Three transports, one loop:

  • REPL — streaming text + tool calls, mid-turn steering, Ctrl-C cancel, 26-entry slash-command palette (/help, /share, /agent, /model, /sessions, /compact, …).
  • HTTP + SSE/sessions, /sessions/{id}, /sessions/{id}/turns, /sessions/{id}/events (Server-Sent Events). Optional OTTER_SERVER_TOKEN Bearer auth.
  • ACP — JSON-RPC over stdio for IDE clients that already speak the Agent Client Protocol.

Key flag surface:

chimera otter --model glm-5.1:cloud -p "..."     # pick the provider/model
chimera otter --no-mcp -p "..."                  # disable MCP tool sources
chimera otter --no-rules -p "..."                # ignore project + user rules files
chimera otter --no-plugins -p "..."              # skip directory-loaded plugins
chimera otter --no-lsp -p "..."                  # disable LSP-backed edit verification

Every persisted run lives under ~/.chimera/eventlog/otter-<utc>-<uuid>/ and is listable, showable, and shareable (chimera otter sessions list | show | --since 7d, chimera otter share <id> --sink http|file|stdout --format html|md|json).

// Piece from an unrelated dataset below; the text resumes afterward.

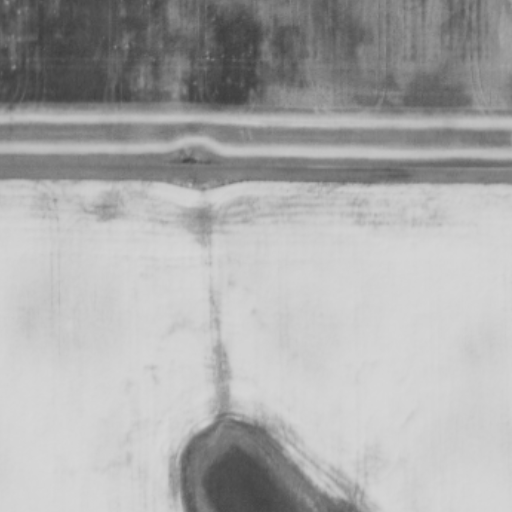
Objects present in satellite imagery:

See the Otter quickstart for the full walkthrough — provider resolution order, env vars, on-disk layout, and pointers to providers.md, models.md, sessions.md, share.md, and server.md.

Ferret — sandbox-first IDE-flagship coding agent

chimera ferret is the third coding-agent CLI. Where mink is TUI-first and otter is server-first, ferret mirrors the upstream IDE-flagship posture: a sandbox-first runner with single-flag approval presets, an ACP JSON-RPC transport that ships as the default serve transport (HTTP is opt-in), and an optional cloud bridge so a local ferret session can be driven from a remote UI. The two headline guardrails compose: --sandbox blocks at the OS level, --approval blocks at the policy level, and a tool call has to pass both.

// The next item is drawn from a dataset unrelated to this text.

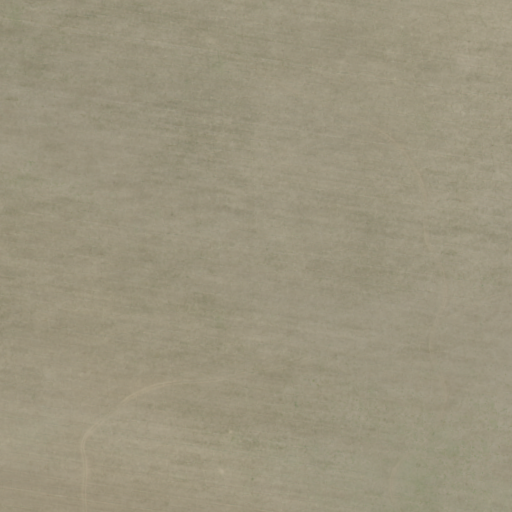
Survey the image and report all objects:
road: (432, 256)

uv sync --extra dev --extra openai
export OPENAI_API_KEY=sk-...
chimera ferret -p "audit the repo"                                       # default: read-only sandbox + read-only approval
chimera ferret --sandbox workspace-write --approval auto -p "fix tests"  # writes inside cwd, no asks for safe ops
chimera ferret                                                           # interactive REPL
chimera ferret serve                                                     # ACP over stdio (the default)
chimera ferret serve --http --port 5173                                  # HTTP, opt-in

See the Ferret quickstart for the four entry points, sandbox modes, approval presets, IDE-bridge wiring, and cloud-bridge setup.

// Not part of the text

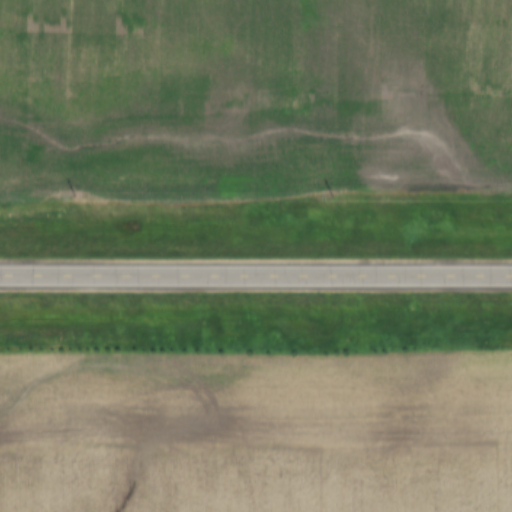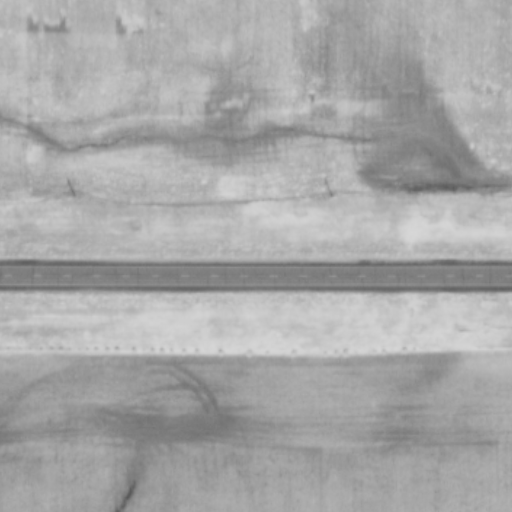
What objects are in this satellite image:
road: (256, 277)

Weasel — minimal harness with four operating modes

chimera weasel is the fourth coding-agent CLI. Where mink/otter/ferret each ship strong opinions, weasel mirrors the minimal harness posture: powerful defaults, no sub-agents, no plan mode, no built-in approval presets — just one ReAct loop reachable through four interchangeable I/O envelopes (interactive REPL, one-shot print, stdio JSON-RPC, embedded SDK), an auto-discovered .weasel/extensions/ directory, and an embeddable Agent class. If you want more, you build it (or install an extension); weasel will not get in the way.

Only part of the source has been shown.